How to Attain Contentment – Part 1

As these lessons in Learning Christian Contentment draw to a close, our instructions from Jeremiah Burroughs conclude with timely recommendations about “How to Attain Contentment.” He divides his suggestions into what he calls considerations and directions. My next few blog posts divide each of these into two short sections that will bring us to the end of the lessons on contentment and the end of 2021. Watch for the last post in December for a peek at the topic in view for 2022!

In previous lessons, Burroughs showed various reasonings for murmuring and discontented heart.

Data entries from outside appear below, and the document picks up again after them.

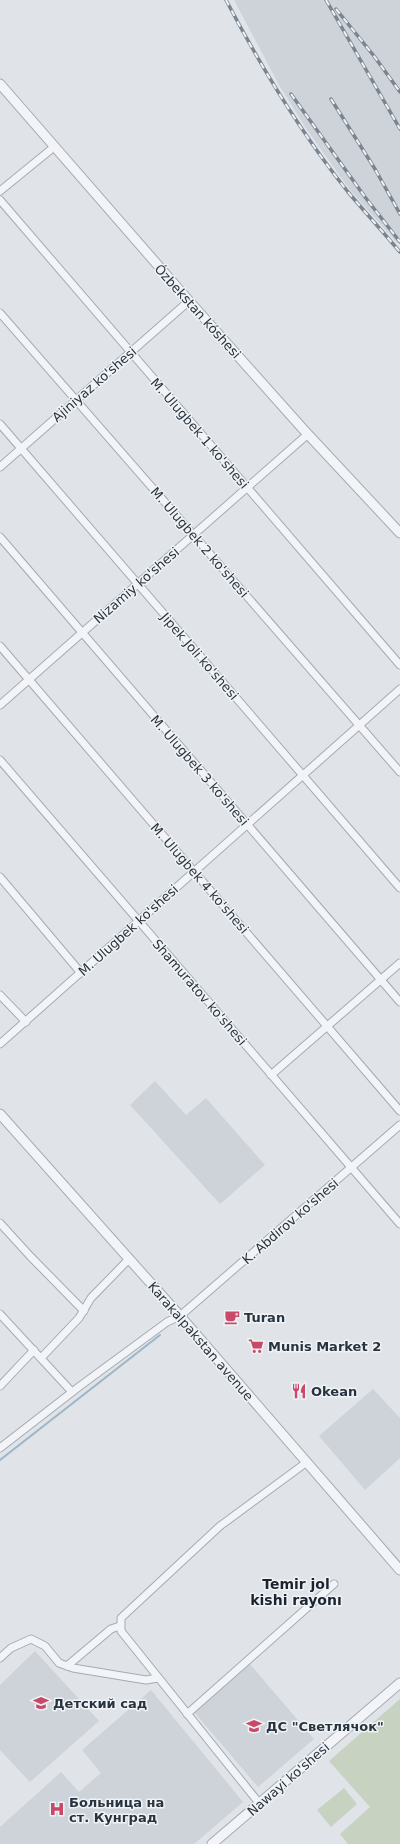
<svg xmlns="http://www.w3.org/2000/svg" width="400" height="1844" font-family="'DejaVu Sans',sans-serif">
  <style>
    .built { fill: #ced3da }
    .green { fill: #c7d2c1 }
    .lines { fill: none; stroke-linecap: round; stroke-linejoin: round }
    .stream { stroke: #9cb5c7; stroke-width: 2 }
    .minor-casing { stroke: #a5abb2; stroke-width: 9 }
    .tertiary-casing { stroke: #a5abb2; stroke-width: 11 }
    .minor { stroke: #f2f4f7; stroke-width: 7 }
    .tertiary { stroke: #f2f4f7; stroke-width: 9 }
    .rail-casing { stroke: #7a8591; stroke-width: 3.5 }
    .rail { stroke: #eff3f6; stroke-width: 2; stroke-dasharray: 6; stroke-linecap: butt }
    .labels { text-anchor: middle; stroke-width: 3; stroke-linejoin: round; paint-order: stroke }
    .street-label { font-size: 13px; fill: #29333f; stroke: #eff3f6 }
    .poi-label { font-size: 13px; font-weight: bold; fill: #29333f; stroke: #eff3f6; text-anchor: start }
    .neighbourhood-label { font-size: 14px; font-weight: bold; fill: #1b2430; stroke: #eff3f6 }
  </style>
  <rect width="100%" height="100%" fill="#e0e4e8"/>
  <g class="built">
    <polygon points="234,0 400,0 400,241 397,243 350,190 307,130 279,85"/>
    <polygon points="155,1081 186,1115 206,1098 265,1165 220,1204 130,1105"/>
    <polygon points="373,1389 400,1418 400,1458 365,1490 319,1436"/>
    <polygon points="35,1651 99,1721 30,1782 0,1750 0,1685"/>
    <polygon points="250,1664 314,1739 258,1787 194,1712"/>
    <polygon points="151,1690 243,1802 194,1844 0,1844 0,1827 61,1772 79,1792 101,1773 82,1750"/>
  </g>
  <g class="green">
    <polygon points="400,1699 400,1844 348,1844 340,1834 370,1807 329,1761"/>
    <polygon points="344,1788 357,1804 331,1827 317,1810"/>
  </g>
  <g class="lines">
    <polyline class="stream" points="0,1460 160,1335"/>
    <g class="minor-casing">
      <g id="minor">
        <polyline points="0,191 54,147"/>
        <polyline points="0,200 400,665"/>
        <polyline points="0,313 400,772"/>
        <polyline points="0,424 400,888"/>
        <polyline points="0,467 189,301"/>
        <polyline points="0,537 400,1002"/>
        <polyline points="0,646 400,1111"/>
        <polyline points="0,705 308,434"/>
        <polyline points="0,760 400,1224"/>
        <polyline points="0,877 81,973"/>
        <polyline points="0,995 26,1022"/>
        <polyline points="0,1044 400,689"/>
        <polyline points="271,1075 400,963"/>
        <polyline points="0,1223 30,1256 84,1311"/>
        <polyline points="0,1314 72,1392"/>
        <polyline points="41,1358 79,1318 91,1298 129,1259"/>
        <polyline points="0,1386 34,1350"/>
        <polyline points="0,1448 80,1386 167,1322 180,1316 400,1125"/>
        <polyline points="0,1658 11,1648 31,1639 45,1646 59,1663 73,1668 146,1680 158,1678"/>
        <polyline points="67,1666 111,1629 120,1626"/>
        <polyline points="187,1714 334,1584"/>
        <polyline points="259,1803 121,1631 121,1618 220,1526 307,1462"/>
      </g>
    </g>
    <g class="tertiary-casing">
      <g id="tertiary">
        <polyline points="0,84 189,301 303,429 400,533"/>
        <polyline points="0,1114 180,1316 400,1570"/>
        <polyline points="212,1844 400,1683"/>
      </g>
    </g>
    <use href="#minor" class="minor"/>
    <use href="#tertiary" class="tertiary"/>
    <g class="rail-casing">
      <g id="rail">
        <path d="M226,0C261,67 301,133 348,192C365,212 383,232 400,252"/>
        <polyline points="326,0 400,129"/>
        <polyline points="336,9 374,56 400,92"/>
        <polyline points="291,94 365,197 400,242"/>
        <polyline points="331,99 375,169 400,214"/>
      </g>
    </g>
    <use href="#rail" class="rail"/>
  </g>
  <defs>
    <g id="cafe-bare" transform="scale(1.2)"><path d="M-5.5-4.5H6V0H3Q3 3.5 0 3.5H-2.5Q-5.5 3.5-5.5 0ZM3-3.2v2h1.7v-2ZM-6 4.5H4V6H-6Z" fill="#c94969" stroke="#eff3f6" stroke-width="2.5" paint-order="stroke"/></g>
    <g id="supermarket-bare" transform="scale(1.2)"><path d="M-6-5.5h2.5l.6 2H6L4.5 2H-2.5L-4.4-4H-6ZM-1.5 3.2a1.3 1.3 0 1 0 .1 0ZM3 3.2a1.3 1.3 0 1 0 .1 0Z" fill="#c94969" stroke="#eff3f6" stroke-width="2.5" paint-order="stroke"/></g>
    <g id="restaurant-bare" transform="scale(1.2)"><path d="M-5-6h1v4h1v-4h1v4h1v-4h1v5L-1.5 .5V6h-2V.5L-5-1ZM5-6V6H3V1.5H1.5Q1.5-4 5-6Z" fill="#c94969" stroke="#eff3f6" stroke-width="2.5" paint-order="stroke"/></g>
    <g id="school-bare" transform="scale(1.2)"><path d="M0-5L7-2L0 1L-7-2ZM-4 1L0 2.5L4 1V4Q0 6-4 4Z" fill="#c94969" stroke="#eff3f6" stroke-width="2.5" paint-order="stroke"/></g>
    <g id="hospital-bare" transform="scale(1.2)"><path d="M-5-5h3v3.5h4V-5h3V5h-3V1.5h-4V5h-3Z" fill="#c94969" stroke="#eff3f6" stroke-width="2.5" paint-order="stroke"/></g>
  </defs>
  <g fill-rule="evenodd">
    <use href="#cafe-bare" x="232" y="1317"/>
    <use href="#supermarket-bare" x="256" y="1346"/>
    <use href="#restaurant-bare" x="299" y="1391"/>
    <use href="#school-bare" x="41" y="1703"/>
    <use href="#school-bare" x="254" y="1726"/>
    <use href="#hospital-bare" x="57" y="1809"/>
  </g>
  <g class="labels">
    <g class="street-label">
      <text transform="translate(198 311) rotate(48)" y="5">Ózbekstan kóshesi</text>
      <text transform="translate(94 384) rotate(-41)" y="5">Ajiniyaz ko'shesi</text>
      <text transform="translate(200 433) rotate(49)" y="5">M. Ulugbek 1 ko'shesi</text>
      <text transform="translate(200 542) rotate(49)" y="5">M. Ulugbek 2 ko'shesi</text>
      <text transform="translate(136 585) rotate(-41)" y="5">Nizamiy ko'shesi</text>
      <text transform="translate(200 656) rotate(49)" y="5">Jipek Joli ko'shesi</text>
      <text transform="translate(200 770) rotate(49)" y="5">M. Ulugbek 3 ko'shesi</text>
      <text transform="translate(200 878) rotate(49)" y="5">M. Ulugbek 4 ko'shesi</text>
      <text transform="translate(128 930) rotate(-42)" y="5">M. Ulugbek ko'shesi</text>
      <text transform="translate(200 992) rotate(49)" y="5">Shamuratov ko'shesi</text>
      <text transform="translate(290 1221) rotate(-41)" y="5">K. Abdirov ko'shesi</text>
      <text transform="translate(201 1341) rotate(49)" y="5">Karakalpakstan avenue</text>
      <text transform="translate(288 1779) rotate(-41)" y="5">Nawayi ko'shesi</text>
    </g>
    <g class="poi-label">
      <text x="244" y="1322">Turan</text>
      <text x="268" y="1351">Munis Market 2</text>
      <text x="311" y="1396">Okean</text>
      <text x="53" y="1708">Детский сад</text>
      <text x="266" y="1731">ДС "Светлячок"</text>
      <text x="69" y="1807">Больница на<tspan x="69" dy="15">ст. Кунград</tspan></text>
    </g>
    <g class="neighbourhood-label">
      <text x="296" y="1589">Temir jol<tspan x="296" dy="16">kishi rayonı</tspan></text>
    </g>
  </g>
</svg>
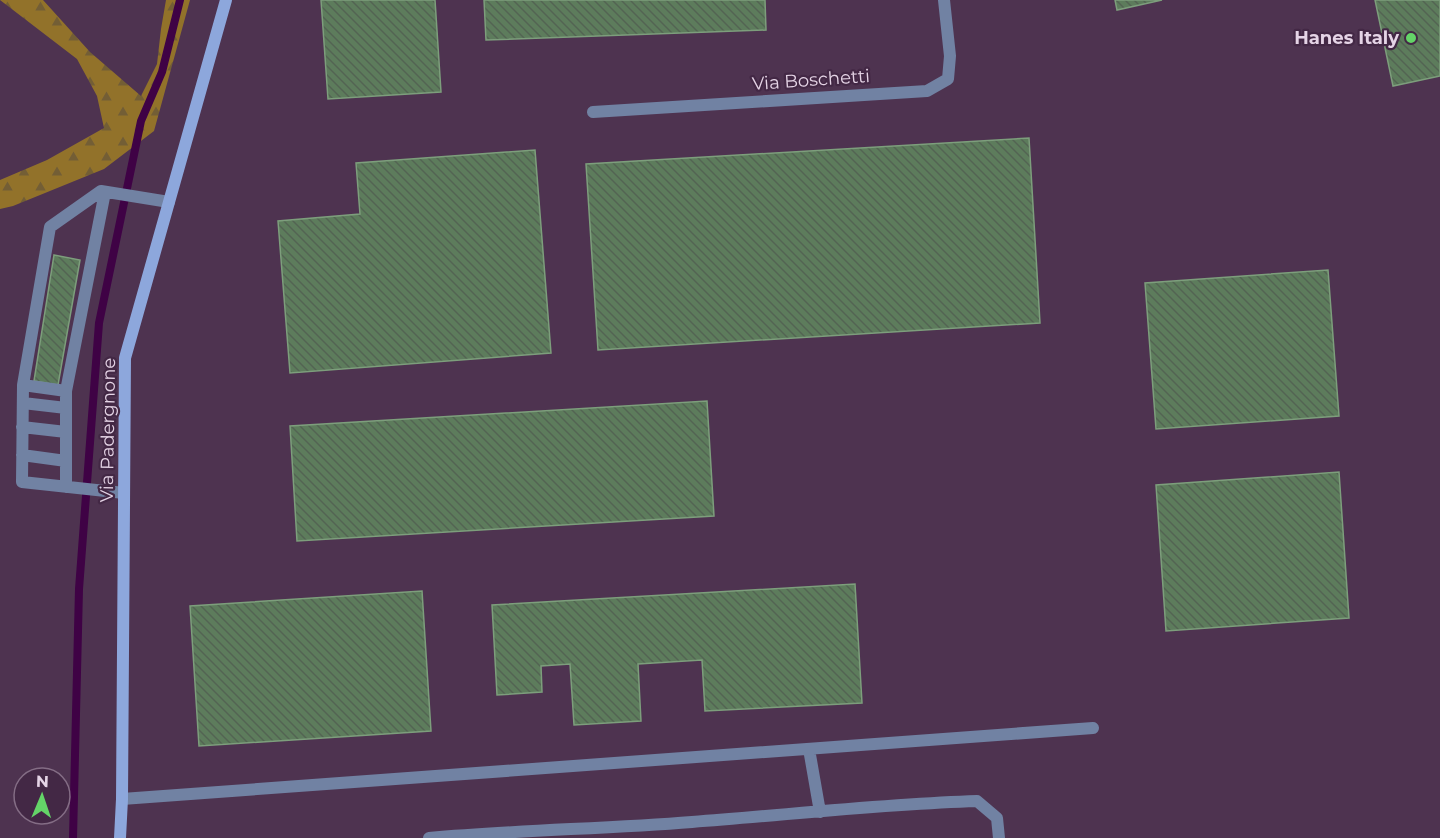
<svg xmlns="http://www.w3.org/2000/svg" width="1440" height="838" font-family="Montserrat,sans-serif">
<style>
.forest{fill:url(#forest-firs)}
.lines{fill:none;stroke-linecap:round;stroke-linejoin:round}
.stream{stroke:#3f0245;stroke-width:8}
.building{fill:url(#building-back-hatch);stroke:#7d9e7c;stroke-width:1.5}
.lane{stroke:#7182a3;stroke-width:12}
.street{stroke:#7182a3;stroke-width:12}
.secondary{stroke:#8da7dc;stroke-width:12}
.poi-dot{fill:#64d468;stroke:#432845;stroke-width:2}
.labels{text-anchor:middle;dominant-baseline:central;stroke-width:4.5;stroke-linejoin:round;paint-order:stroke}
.poi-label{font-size:18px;font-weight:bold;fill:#e5d4e6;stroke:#432845;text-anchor:end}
.street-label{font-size:18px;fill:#e5d4e6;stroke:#432845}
</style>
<defs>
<pattern id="forest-firs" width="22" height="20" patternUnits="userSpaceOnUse" patternTransform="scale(1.5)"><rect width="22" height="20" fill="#92722a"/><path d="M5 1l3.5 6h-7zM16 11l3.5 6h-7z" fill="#735e35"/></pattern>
<pattern id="building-back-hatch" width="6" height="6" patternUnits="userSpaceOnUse" patternTransform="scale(1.5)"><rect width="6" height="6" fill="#5d7c5c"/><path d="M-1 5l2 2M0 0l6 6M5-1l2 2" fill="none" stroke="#536453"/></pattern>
</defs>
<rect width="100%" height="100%" fill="#4e3350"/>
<path class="forest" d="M0,0h43l47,52 51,44 16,-32 4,-35 5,-29h24l-36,131 -50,38 -91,37 -13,3v-29l47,-20 57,-32 -7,-32 -20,-37z"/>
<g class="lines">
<path class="stream" d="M73,838l6,-249 20,-266 42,-202 21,-49 18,-72"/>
</g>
<path class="building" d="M321,0h114l6,92 -113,7z
M484,0h281l1,30 -280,10z
M1115,0h47l-45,10z
M1375,0h65v76l-47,10z
M1029,138l11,185 -442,27 -12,-186z
M535,150l16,203 -261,20 -12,-152 82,-7 -4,-51z
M54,255l26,5 -22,125 -24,-4z
M1328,270l11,146 -183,13 -11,-146z
M707,401l7,115 -417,25 -7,-115z
M1339,472l10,146 -183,13 -10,-146z
M855,584l7,119 -157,8 -3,-51 -64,4 3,57 -67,4 -4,-61 -29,2 1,26 -45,3 -5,-90z
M422,591l9,140 -232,15 -9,-140z"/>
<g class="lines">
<path class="lane" d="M23,385l43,6
M23,403l43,5
M22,427l44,5
M22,455l44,6
M66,487v-96l39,-199
M124,493l-102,-11 1,-97 27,-158 51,-36 68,11
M809,749l11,63
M122,799l971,-71
M429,838c87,-8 175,-9 263,-16 95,-7 189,-18 285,-21l20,17 2,20"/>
<path class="street" d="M593,112l334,-21 21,-12 2,-23 -6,-56"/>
<path class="secondary" d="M120,838l2,-39 3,-441 101,-358"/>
</g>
<circle class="poi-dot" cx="1411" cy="38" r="6"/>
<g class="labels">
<g class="poi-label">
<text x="1399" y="38">Hanes Italy</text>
</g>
<g class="street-label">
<text transform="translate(811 80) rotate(-4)">Via Boschetti</text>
<text transform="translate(108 430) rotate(-89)">Via Padergnone</text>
</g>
</g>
<g transform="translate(42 796) rotate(2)"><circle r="28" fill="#432845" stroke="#846d85" stroke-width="1.5"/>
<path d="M0-4.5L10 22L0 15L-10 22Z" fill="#64d468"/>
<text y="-9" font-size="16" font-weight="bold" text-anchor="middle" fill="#e5d4e6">N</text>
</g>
</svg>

He picks up now with his considerations:

  1. We should consider in all our wants and inclinations to discontentment, the greatness of the mercies that we have, and the meanness of the things we lack. The things we lack, if we are godly, are things of very small moment in comparison to the things we have, and the things we have are things of very great moment. For the most part, the things for the want of which people are discontented or murmur are such things as the unsaved have, or may have. ‘Blessed by God,’ says the Apostle in Ephesians 1:3, ‘who hath blessed us with all spiritual blessings in heavenly places.’ The consideration of the greatness of the mercies that we have, and the littleness of the things that God has denied us, is a very powerful consideration to work this grace of contentment.

  1. “The consideration that God is beforehand with us with his mercies – this should content us. I remember reading of a good man who had lived fifty years of age and enjoyed his health for eighth and forty years exceedingly well, and lived in prosperity, but the last two years his body was exceedingly diseased, he had the strangery [a urological condition such as kidney stones or bladder stones] and was in great pain. Cut he reasoned his case with himself thus: ‘Oh Lord, you might have mad all my life of torment and pain, but you have let me have eight and forty years in health. I will praise your mercies for what I have had, and will praise your justice for what now I feel.’ Oh, it is a good consideration for us to think that God is beforehand with us, in a way of mercy. (God will not all us to be test above what we are able to bear…)

  1. “The consideration of the abundance of mercies that God bestows and we enjoy. Name any affliction that is upon you: there is a sea of mercy to wallow it up. So, afflictions considered in themselves, we think are very great, but let them be considered with the vast sea of God’s mercies we enjoy, and then are not so much, they are nothing in comparison.

  1. Consider God’s ways toward all creatures. There is a vicissitude of all things in the world: the sun does not shine always on us here, but darkness comes after light. …there is a mixture of conditions, why should we think it much that there should be a vicissitude of conditions with us, sometimes in a way of prosperity and sometimes in a way of affliction?

  1. Consider that we have but little time in this world. If you are godly [saved] you will never suffer except in this world. Why, do but shut your eyes and soon another life is to come, as that martyr said to his fellow martyr: ‘Do but shut your eyes,’ he said, ‘and the next time they are opened you shall be in another world.’ Consider, we have not long to live, it may be over before our day is at an end. But supposing it should not, death will put an end to all, all afflictions and troubles will soon be at an end.”

 

Excuses for Complaining in Troubles

 

From The Rare Jewel of Christian Contentment by Jeremiah Burroughs, 1599-1646, come these helpful thoughts on excuses people can make for being discontent with their circumstances. We’ve all said or thought variations on some of these observations, which are no excuse for not being content with all the rich blessings God has given us in Jesus Christ. (Ephesians 1:1-12)

“A discontented heart may say, ‘I am not so much troubled with my afflictions, but it is for my sin rather than my affliction, and I hope you will give leave that we should be troubled and discontented with our sin. Were it not for sin that I see in myself, I should not be so discontented as I am. Oh! It is sin that is heavy upon me, and it is that which troubles me more than my affliction!

Do not deceive your own heart; there is a very great deceit in this. There are many people wo, when God’s hand is out against them, will say they are troubled for their sin, but the truth is, it is the affliction that troubles them rather than their sin. Their heart greatly deceives them in this very thing.

You were never troubled for your sin before this affliction. But you will say, ‘It is true I was not troubled before, for my prosperity blinded me, but now God has opened my eyes by afflictions.’ Has He? Then your great care now will be rather for the removing of your sin than removal of your afflictions.

If it is your sin that troubles you, then even if God should take away your afflictions, yet unless your sin is taken away also, this would not content you – you would still not be satisfied. We see usually that if God removes their afflictions, people seem to have no more trouble for their sin.

If you are trouble for your sin, then it will be your great care not to sin in your trouble, so as not by your trouble to increase your sin. But you are troubled in such a way that, the truth is, you multiply your sin in your trouble, and since you say you were troubled for your sin, you have committed more sin than you did before.

If it is your sin that troubles you, then you have the more need to submit to God’s hand, and to accept the suffering of your iniquity. There is no greater way to take away complaining and murmuring, than to look upon my sin as the cause of my affliction.”